Nas entrevistas, a cooperação entre os pares aparece como um aspecto positivo e até gratificante do trabalho. Para Dejours (2004b, p.67), a cooperação se traduz na “vontade das pessoas de trabalharem juntas e de superarem coletivamente as contradições que surgem da própria natureza ou da essência da organização do trabalho”.

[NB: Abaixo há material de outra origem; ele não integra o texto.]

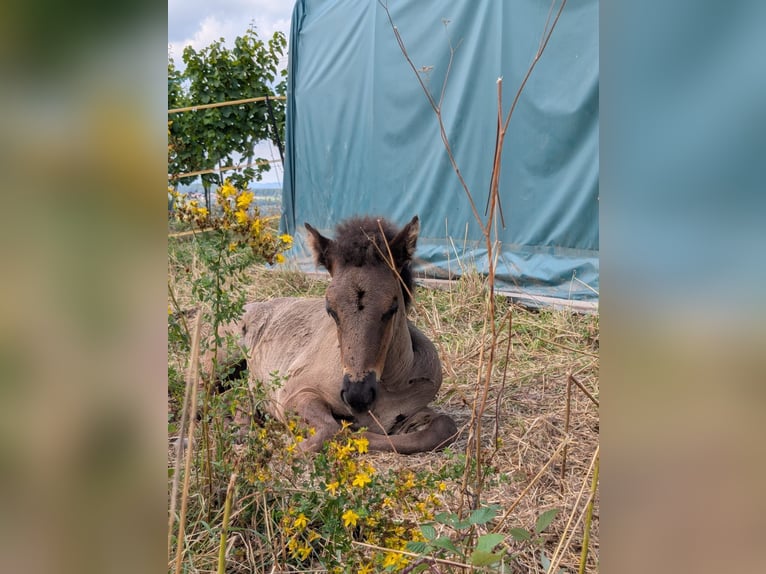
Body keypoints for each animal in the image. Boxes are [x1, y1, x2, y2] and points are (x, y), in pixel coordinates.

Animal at [213, 215, 458, 454]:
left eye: (392, 308)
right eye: (330, 309)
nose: (357, 395)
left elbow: (444, 427)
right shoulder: (295, 392)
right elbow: (331, 429)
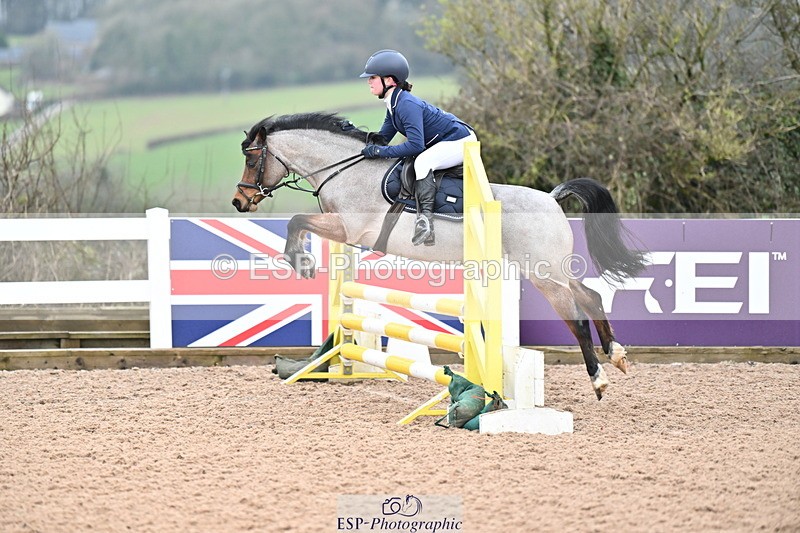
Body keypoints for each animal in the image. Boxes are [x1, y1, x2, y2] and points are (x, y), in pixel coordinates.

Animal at [232, 112, 647, 400]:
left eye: (252, 161)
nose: (239, 201)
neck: (344, 172)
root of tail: (551, 197)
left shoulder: (348, 229)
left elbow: (296, 222)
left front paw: (300, 262)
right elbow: (302, 225)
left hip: (542, 273)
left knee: (576, 318)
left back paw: (599, 380)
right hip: (551, 269)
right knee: (590, 296)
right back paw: (617, 355)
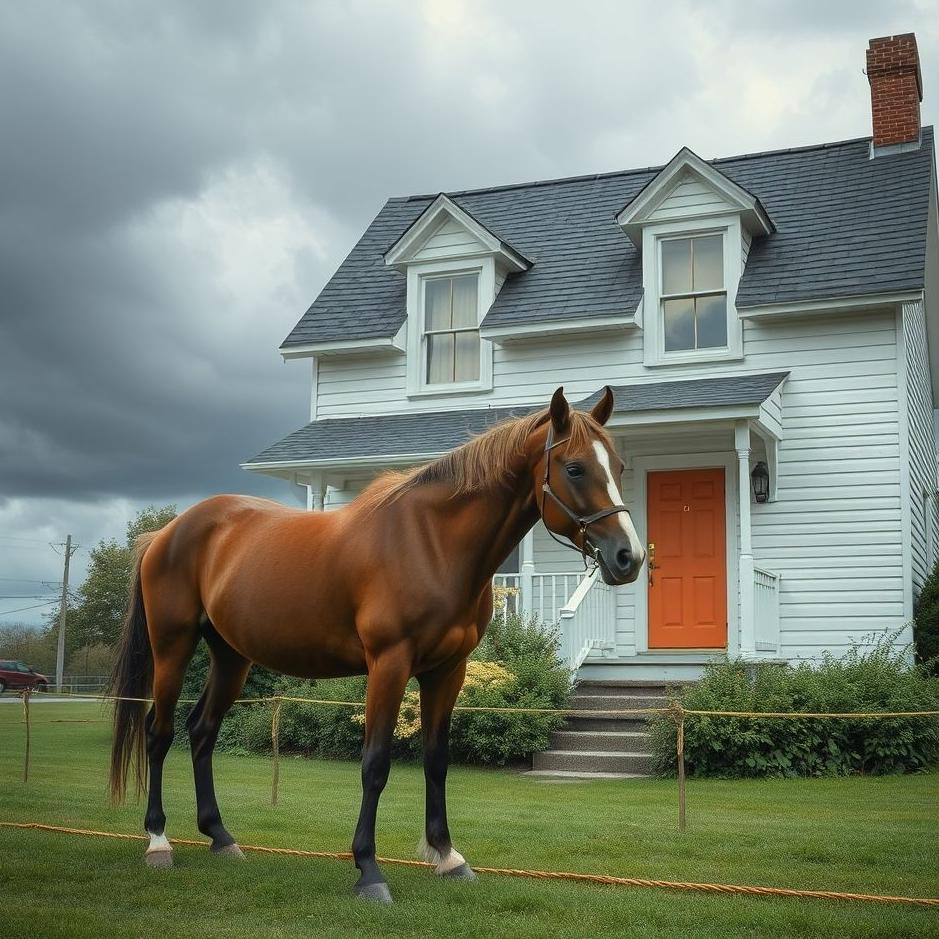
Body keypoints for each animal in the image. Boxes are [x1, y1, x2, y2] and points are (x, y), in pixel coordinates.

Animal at [109, 386, 645, 903]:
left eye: (619, 468)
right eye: (575, 467)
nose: (629, 557)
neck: (432, 543)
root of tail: (166, 533)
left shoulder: (447, 670)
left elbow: (436, 760)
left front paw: (447, 856)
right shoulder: (389, 664)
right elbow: (375, 763)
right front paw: (368, 870)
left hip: (231, 657)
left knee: (202, 731)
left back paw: (220, 837)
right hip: (173, 647)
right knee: (159, 733)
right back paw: (158, 841)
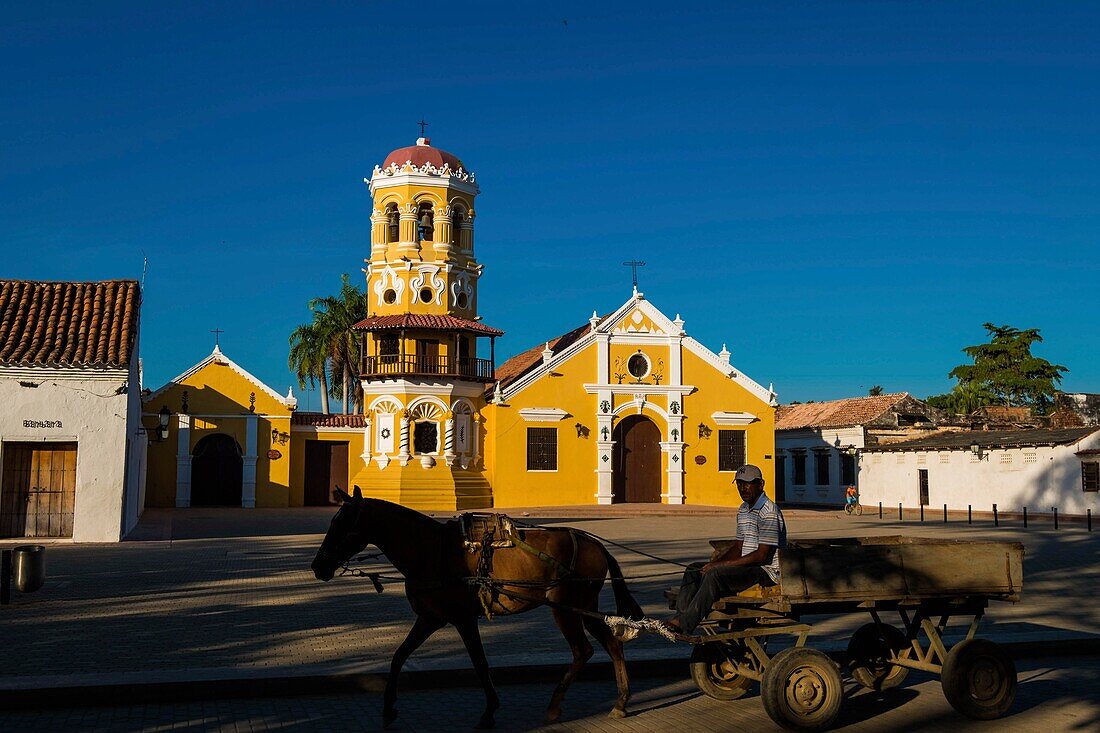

Em contrapartida a essa contribuição, dada por meio da colaboração entre os pares, os profissionais naturalmente esperam certa retribuição. Para Dejours (1999b79, p. 29, apud Lancman e Uchida, 2003, p.84) “a forma específica da retribuição é o reconhecimento no sentido duplo do termo: reconhecimento no sentido de admitir essa contribuição da pessoa e reconhecimento no sentido de

gratidão” (itálicos do autor).

Os processos de avaliação são essenciais para que se concretizem os processos de reconhecimento fundamentais no mundo do trabalho. Sem clareza sobre o valor do trabalho realizado e do investimento pessoal e coletivo nele contido, não há reconhecimento.